Thursday, May 22, 2008

Financial Peace Jr. for C

Yesterday, the Financial Peace Jr. kit that I'd ordered for C arrived in the mail. There's not a lot to it, but the items are very pretty. We listened to the CD together and filled in some of the spaces on the dry erase chore chart with chores and their dollar value (clean bedroom--$1, clean living room--$1, one page of workbook--$.20, help move trash containers on trash days--$.25). C can earn money for tidying and doing workbooks every day of the week but Saturday, so theoretically she could clean us out, and it sounds like she fully intends to once school is out, but she's only earned $17 this month. There's a dry erase board where you clip a picture of a large item you are saving for and calculate how long it will take you to purchase. We wrote in that C is saving for the $10 flower fairy scratch-off, but C wasn't sure how long it would take. That was easy. The key to the Dave Ramsey system for kids is the three envelopes (give, save, and spend) where you put all the money you get. So far, almost all of C's spending has been in the "save" category. The issue there is that she tends to go for cheap items that she wants less, when the thing she really wants will require her to save up for a few more days. Hopefully, keeping her goals on the fridge will be helpful. The "give" category will probably be the most controversial, especially since C will be getting her money a dollar at a time and it will be a pain to split it at that point. My plan is to make charity a sort of sales tax on her spending, so I've told her that to buy the flower fairy scratch-off, she'll need $11, $10 for the scratch-off and $1 for her giving envelope (and I'm going to need to monitor the contents of that envelope). C is more accepting of the idea of giving than I expected.
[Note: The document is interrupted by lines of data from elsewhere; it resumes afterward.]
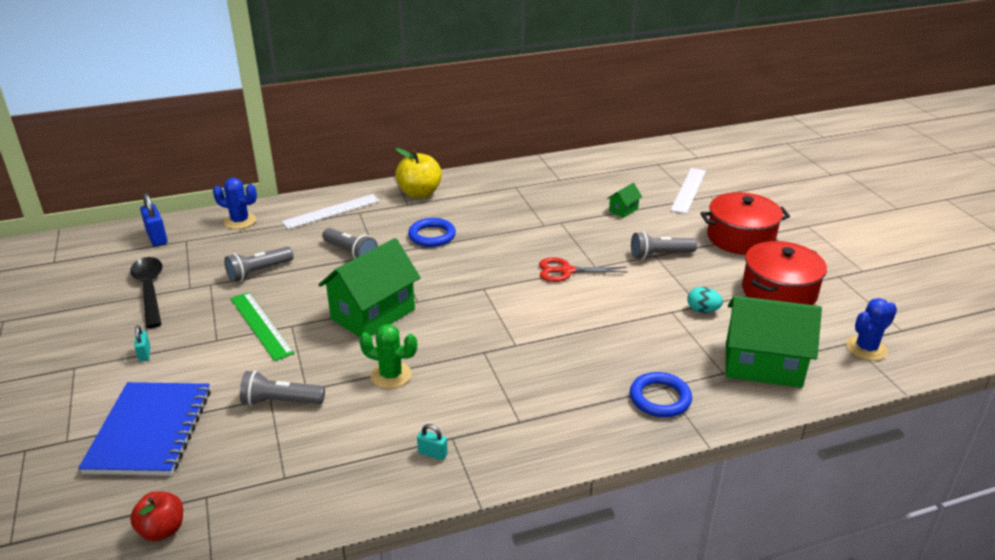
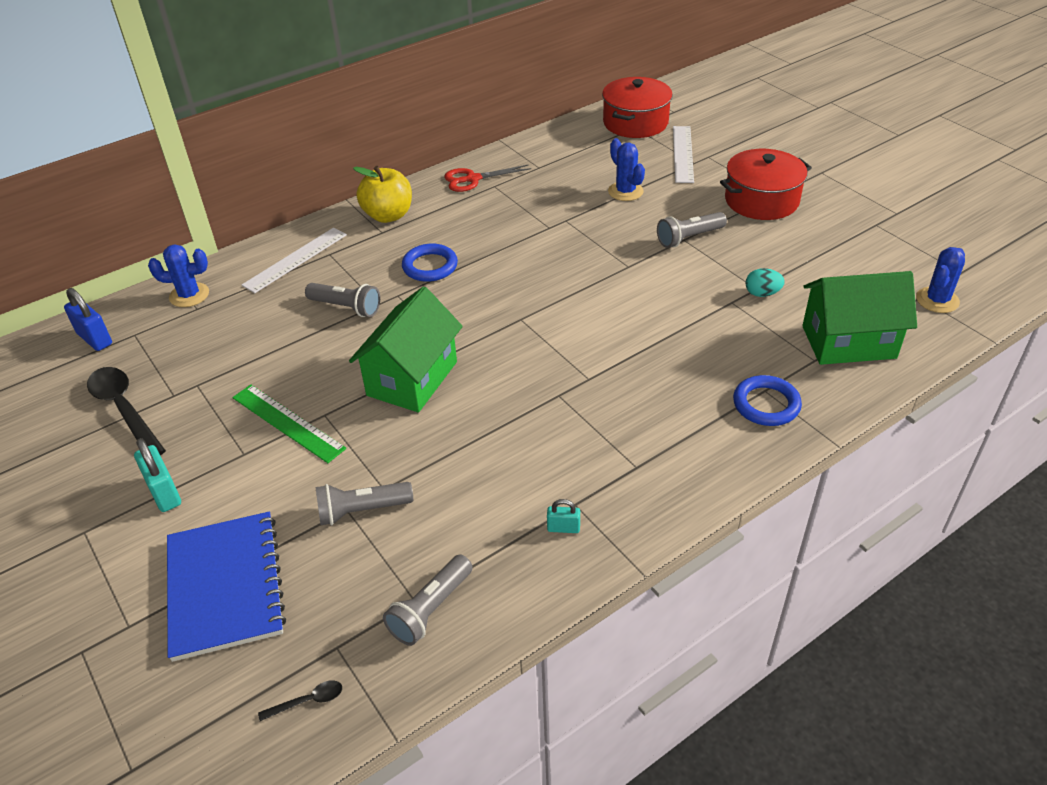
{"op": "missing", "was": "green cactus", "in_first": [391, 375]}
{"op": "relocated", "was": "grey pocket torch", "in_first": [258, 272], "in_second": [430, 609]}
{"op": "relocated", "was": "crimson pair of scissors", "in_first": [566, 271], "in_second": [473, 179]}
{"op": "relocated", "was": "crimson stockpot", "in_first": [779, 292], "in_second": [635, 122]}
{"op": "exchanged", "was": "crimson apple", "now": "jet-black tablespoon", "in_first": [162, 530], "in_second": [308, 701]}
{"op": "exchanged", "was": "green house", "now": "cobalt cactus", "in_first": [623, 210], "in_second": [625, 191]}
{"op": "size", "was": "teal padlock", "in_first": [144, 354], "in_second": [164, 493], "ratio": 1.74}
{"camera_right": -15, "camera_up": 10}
I've asked her if she wants to give to our parish or to poor children. C says she wants to give to poor children so their parents can buy them new toys. I suppose that means we should save up until Christmas and then participate in one of those giving tree programs. That will be a lot more satisfactory than mommy taking her money and writing a check. I also showed C our budget for May, impressing her with the idea that mommy and daddy have a lot of things we have to spend money on.

I don't know how far to go with this since I don't want to accidentally spawn a little child miser (a very unattractive and common type), but broke parasitic young adults are if anything less appealing.